Resetting my price is actually something I picked up at a seminar I attended just prior to the Conspiracy weekend, called “Secrets of a Millionaire Mind.” I wasn’t planning on going to this, either. But at the last second a friend of a friend who sleeps with a very poor financial empowerment coach hooked up the tickets. The main idea at this herd-mentality fest was that we, you and I and everyone we know are programmed from childhood to make exactly however much money we make. Apparently, I never recovered from declaring bankruptcy at my lemonade stand.
Nothing stirs up religious fervor like the promise of making more money. So everybody here was on their feet, too. Only this time, people whose body language reflected embarrassingly low FICO scores, were high-fiving each other for two hours, yelling, “You have a millionaire mind!” This, presumably, helps somehow, to reset the financial thermostat from room-temperature to a very sweaty baby-got-bank level of wealth.

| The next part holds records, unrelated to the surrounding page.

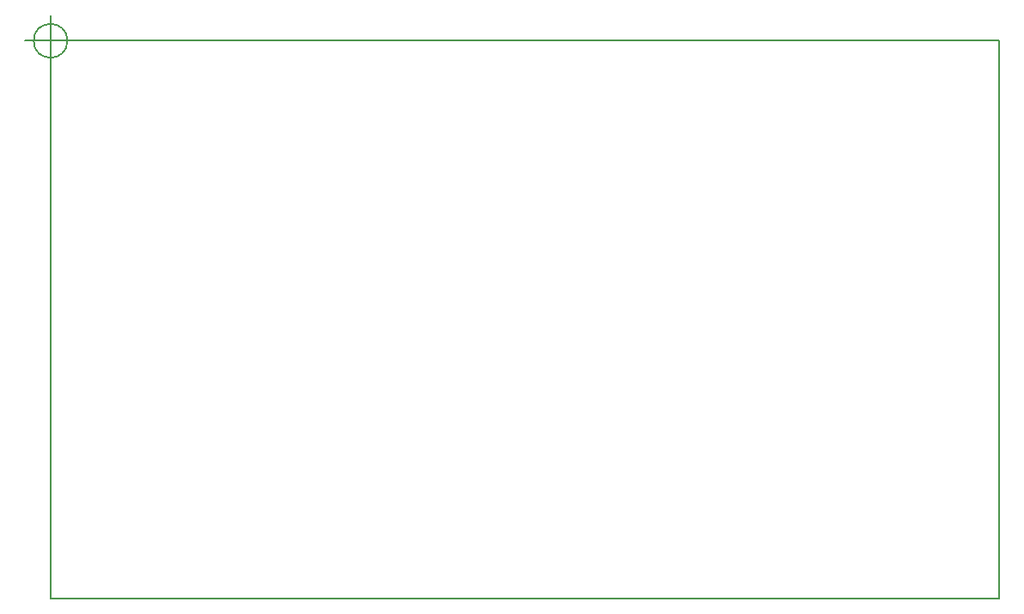
<source format=gbr>
G04 #@! TF.GenerationSoftware,KiCad,Pcbnew,5.1.4*
G04 #@! TF.CreationDate,2020-02-05T09:24:40+03:00*
G04 #@! TF.ProjectId,stm32,73746d33-322e-46b6-9963-61645f706362,rev?*
G04 #@! TF.SameCoordinates,Original*
G04 #@! TF.FileFunction,Profile,NP*
%FSLAX46Y46*%
G04 Gerber Fmt 4.6, Leading zero omitted, Abs format (unit mm)*
G04 Created by KiCad (PCBNEW 5.1.4) date 2020-02-05 09:24:40*
%MOMM*%
%LPD*%
G04 APERTURE LIST*
%ADD10C,0.150000*%
G04 APERTURE END LIST*
D10*
X80500000Y-117500000D02*
X174000000Y-117500000D01*
X174000000Y-62500000D02*
X80500000Y-62500000D01*
X82166666Y-62500000D02*
G75*
G03X82166666Y-62500000I-1666666J0D01*
G01*
X78000000Y-62500000D02*
X83000000Y-62500000D01*
X80500000Y-60000000D02*
X80500000Y-65000000D01*
X80500000Y-117500000D02*
X80500000Y-62500000D01*
X174000000Y-62500000D02*
X174000000Y-117500000D01*
M02*

</source>
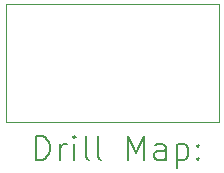
<source format=gbr>
%TF.GenerationSoftware,KiCad,Pcbnew,7.0.6-7.0.6~ubuntu22.04.1*%
%TF.CreationDate,2023-08-02T12:04:09+12:00*%
%TF.ProjectId,TWIST_SWTICH_SPACER_PLATE-v1.0,54574953-545f-4535-9754-4943485f5350,v1.0*%
%TF.SameCoordinates,Original*%
%TF.FileFunction,Drillmap*%
%TF.FilePolarity,Positive*%
%FSLAX45Y45*%
G04 Gerber Fmt 4.5, Leading zero omitted, Abs format (unit mm)*
G04 Created by KiCad (PCBNEW 7.0.6-7.0.6~ubuntu22.04.1) date 2023-08-02 12:04:09*
%MOMM*%
%LPD*%
G01*
G04 APERTURE LIST*
%ADD10C,0.100000*%
%ADD11C,0.200000*%
G04 APERTURE END LIST*
D10*
X20900000Y-14500000D02*
X20900000Y-15500000D01*
X19100000Y-14500000D02*
X19100000Y-15500000D01*
X19100000Y-15500000D02*
X20900000Y-15500000D01*
X19100000Y-14500000D02*
X20900000Y-14500000D01*
D11*
X19355777Y-15816484D02*
X19355777Y-15616484D01*
X19355777Y-15616484D02*
X19403396Y-15616484D01*
X19403396Y-15616484D02*
X19431967Y-15626008D01*
X19431967Y-15626008D02*
X19451015Y-15645055D01*
X19451015Y-15645055D02*
X19460539Y-15664103D01*
X19460539Y-15664103D02*
X19470063Y-15702198D01*
X19470063Y-15702198D02*
X19470063Y-15730769D01*
X19470063Y-15730769D02*
X19460539Y-15768865D01*
X19460539Y-15768865D02*
X19451015Y-15787912D01*
X19451015Y-15787912D02*
X19431967Y-15806960D01*
X19431967Y-15806960D02*
X19403396Y-15816484D01*
X19403396Y-15816484D02*
X19355777Y-15816484D01*
X19555777Y-15816484D02*
X19555777Y-15683150D01*
X19555777Y-15721246D02*
X19565301Y-15702198D01*
X19565301Y-15702198D02*
X19574824Y-15692674D01*
X19574824Y-15692674D02*
X19593872Y-15683150D01*
X19593872Y-15683150D02*
X19612920Y-15683150D01*
X19679586Y-15816484D02*
X19679586Y-15683150D01*
X19679586Y-15616484D02*
X19670063Y-15626008D01*
X19670063Y-15626008D02*
X19679586Y-15635531D01*
X19679586Y-15635531D02*
X19689110Y-15626008D01*
X19689110Y-15626008D02*
X19679586Y-15616484D01*
X19679586Y-15616484D02*
X19679586Y-15635531D01*
X19803396Y-15816484D02*
X19784348Y-15806960D01*
X19784348Y-15806960D02*
X19774824Y-15787912D01*
X19774824Y-15787912D02*
X19774824Y-15616484D01*
X19908158Y-15816484D02*
X19889110Y-15806960D01*
X19889110Y-15806960D02*
X19879586Y-15787912D01*
X19879586Y-15787912D02*
X19879586Y-15616484D01*
X20136729Y-15816484D02*
X20136729Y-15616484D01*
X20136729Y-15616484D02*
X20203396Y-15759341D01*
X20203396Y-15759341D02*
X20270063Y-15616484D01*
X20270063Y-15616484D02*
X20270063Y-15816484D01*
X20451015Y-15816484D02*
X20451015Y-15711722D01*
X20451015Y-15711722D02*
X20441491Y-15692674D01*
X20441491Y-15692674D02*
X20422444Y-15683150D01*
X20422444Y-15683150D02*
X20384348Y-15683150D01*
X20384348Y-15683150D02*
X20365301Y-15692674D01*
X20451015Y-15806960D02*
X20431967Y-15816484D01*
X20431967Y-15816484D02*
X20384348Y-15816484D01*
X20384348Y-15816484D02*
X20365301Y-15806960D01*
X20365301Y-15806960D02*
X20355777Y-15787912D01*
X20355777Y-15787912D02*
X20355777Y-15768865D01*
X20355777Y-15768865D02*
X20365301Y-15749817D01*
X20365301Y-15749817D02*
X20384348Y-15740293D01*
X20384348Y-15740293D02*
X20431967Y-15740293D01*
X20431967Y-15740293D02*
X20451015Y-15730769D01*
X20546253Y-15683150D02*
X20546253Y-15883150D01*
X20546253Y-15692674D02*
X20565301Y-15683150D01*
X20565301Y-15683150D02*
X20603396Y-15683150D01*
X20603396Y-15683150D02*
X20622444Y-15692674D01*
X20622444Y-15692674D02*
X20631967Y-15702198D01*
X20631967Y-15702198D02*
X20641491Y-15721246D01*
X20641491Y-15721246D02*
X20641491Y-15778388D01*
X20641491Y-15778388D02*
X20631967Y-15797436D01*
X20631967Y-15797436D02*
X20622444Y-15806960D01*
X20622444Y-15806960D02*
X20603396Y-15816484D01*
X20603396Y-15816484D02*
X20565301Y-15816484D01*
X20565301Y-15816484D02*
X20546253Y-15806960D01*
X20727205Y-15797436D02*
X20736729Y-15806960D01*
X20736729Y-15806960D02*
X20727205Y-15816484D01*
X20727205Y-15816484D02*
X20717682Y-15806960D01*
X20717682Y-15806960D02*
X20727205Y-15797436D01*
X20727205Y-15797436D02*
X20727205Y-15816484D01*
X20727205Y-15692674D02*
X20736729Y-15702198D01*
X20736729Y-15702198D02*
X20727205Y-15711722D01*
X20727205Y-15711722D02*
X20717682Y-15702198D01*
X20717682Y-15702198D02*
X20727205Y-15692674D01*
X20727205Y-15692674D02*
X20727205Y-15711722D01*
M02*

</source>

I felt an immediate economic bounce afterwards, mainly because that’s when I found out I was going to see Madonna for free. At the concert itself I felt even richer, wondering how much all these suckers around me paid for their seats. I didn’t realize, though, exactly how primed I was to see her, thanks to all my newly uploaded mental programming.
She arrived in a glittery UFO, descending through the dark coliseum, a huge mirrored disco ball, an egg reconstructed from a million little shiny pieces of shell. She emerged. Her body resembled that of an earth woman, especially her breasts, but too perfect for her well-publicized age.

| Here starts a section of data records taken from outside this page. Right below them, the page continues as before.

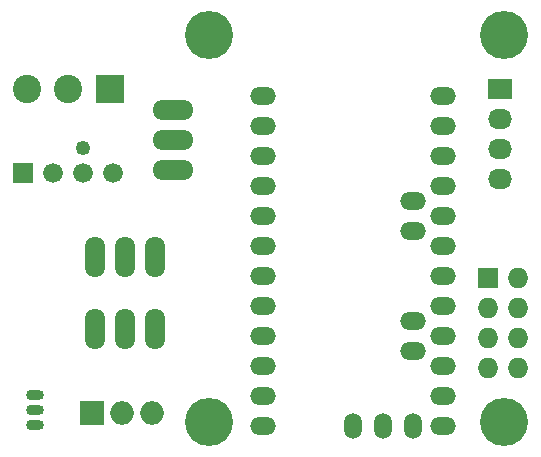
<source format=gbs>
G04 #@! TF.FileFunction,Soldermask,Bot*
%FSLAX46Y46*%
G04 Gerber Fmt 4.6, Leading zero omitted, Abs format (unit mm)*
G04 Created by KiCad (PCBNEW 4.0.2-stable) date Samedi 23 avril 2016 19:09:36*
%MOMM*%
G01*
G04 APERTURE LIST*
%ADD10C,0.100000*%
%ADD11O,2.199640X1.501140*%
%ADD12O,1.501140X2.199640*%
%ADD13C,4.064000*%
%ADD14O,1.699260X3.500120*%
%ADD15O,3.500120X1.699260*%
%ADD16O,1.501140X0.899160*%
%ADD17O,1.727200X1.727200*%
%ADD18R,1.727200X1.727200*%
%ADD19R,2.032000X1.727200*%
%ADD20O,2.032000X1.727200*%
%ADD21R,1.676400X1.676400*%
%ADD22C,1.676400*%
%ADD23C,1.250000*%
%ADD24O,1.998980X1.998980*%
%ADD25R,1.998980X1.998980*%
%ADD26C,2.400000*%
%ADD27R,2.400000X2.400000*%
G04 APERTURE END LIST*
D10*
D11*
X156202000Y-61536000D03*
X156202000Y-64076000D03*
X143502000Y-42486000D03*
X143502000Y-45026000D03*
X143502000Y-47566000D03*
X143502000Y-50106000D03*
X143502000Y-52646000D03*
X143502000Y-55186000D03*
X143502000Y-57726000D03*
X143502000Y-60266000D03*
X143502000Y-62806000D03*
X143502000Y-65346000D03*
X143502000Y-67886000D03*
X143502000Y-70426000D03*
X158742000Y-70426000D03*
X158742000Y-67886000D03*
X158742000Y-65346000D03*
X158742000Y-62806000D03*
X158742000Y-60266000D03*
X158742000Y-57726000D03*
X158742000Y-55186000D03*
X158742000Y-52646000D03*
X158742000Y-50106000D03*
X158742000Y-47566000D03*
X158742000Y-45026000D03*
X158742000Y-42486000D03*
X156202000Y-53916000D03*
X156202000Y-51376000D03*
D12*
X156202000Y-70426000D03*
X153662000Y-70426000D03*
X151122000Y-70426000D03*
D13*
X163938000Y-37338000D03*
X138938000Y-37338000D03*
D14*
X131826000Y-56134000D03*
X134366000Y-56134000D03*
X129286000Y-56134000D03*
X131826000Y-62230000D03*
X134366000Y-62230000D03*
X129286000Y-62230000D03*
D15*
X135890000Y-46228000D03*
X135890000Y-43688000D03*
X135890000Y-48768000D03*
D16*
X124206000Y-69088000D03*
X124206000Y-67818000D03*
X124206000Y-70358000D03*
D13*
X138938000Y-70104000D03*
X163938000Y-70104000D03*
D17*
X162560000Y-65532000D03*
X165100000Y-65532000D03*
X162560000Y-62992000D03*
X165100000Y-62992000D03*
X162560000Y-60452000D03*
X165100000Y-60452000D03*
D18*
X162560000Y-57912000D03*
D17*
X165100000Y-57912000D03*
D19*
X163576000Y-41910000D03*
D20*
X163576000Y-44450000D03*
X163576000Y-46990000D03*
X163576000Y-49530000D03*
D21*
X123190000Y-49022000D03*
D22*
X125730000Y-49022000D03*
X128270000Y-49022000D03*
X130810000Y-49022000D03*
D23*
X128270000Y-46862000D03*
D24*
X134112000Y-69342000D03*
D25*
X129032000Y-69342000D03*
D24*
X131572000Y-69342000D03*
D26*
X127056000Y-41910000D03*
X123556000Y-41910000D03*
D27*
X130556000Y-41910000D03*
M02*

</source>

Did I mention I was sitting right up front? I’ve never even been that close to the turkey at Thanksgiving dinner. Her appeal was paranormal. Beyond superstardom, and approaching the pop-spiritual. I felt I was in the presence of a shape-shifting daughter of the Illuminati, a Manchurian material girl, a queen of mind-control with a multi-millionaire mind by whom I desperately wanted to be abducted.
It was totally awesome. Resistance was futile.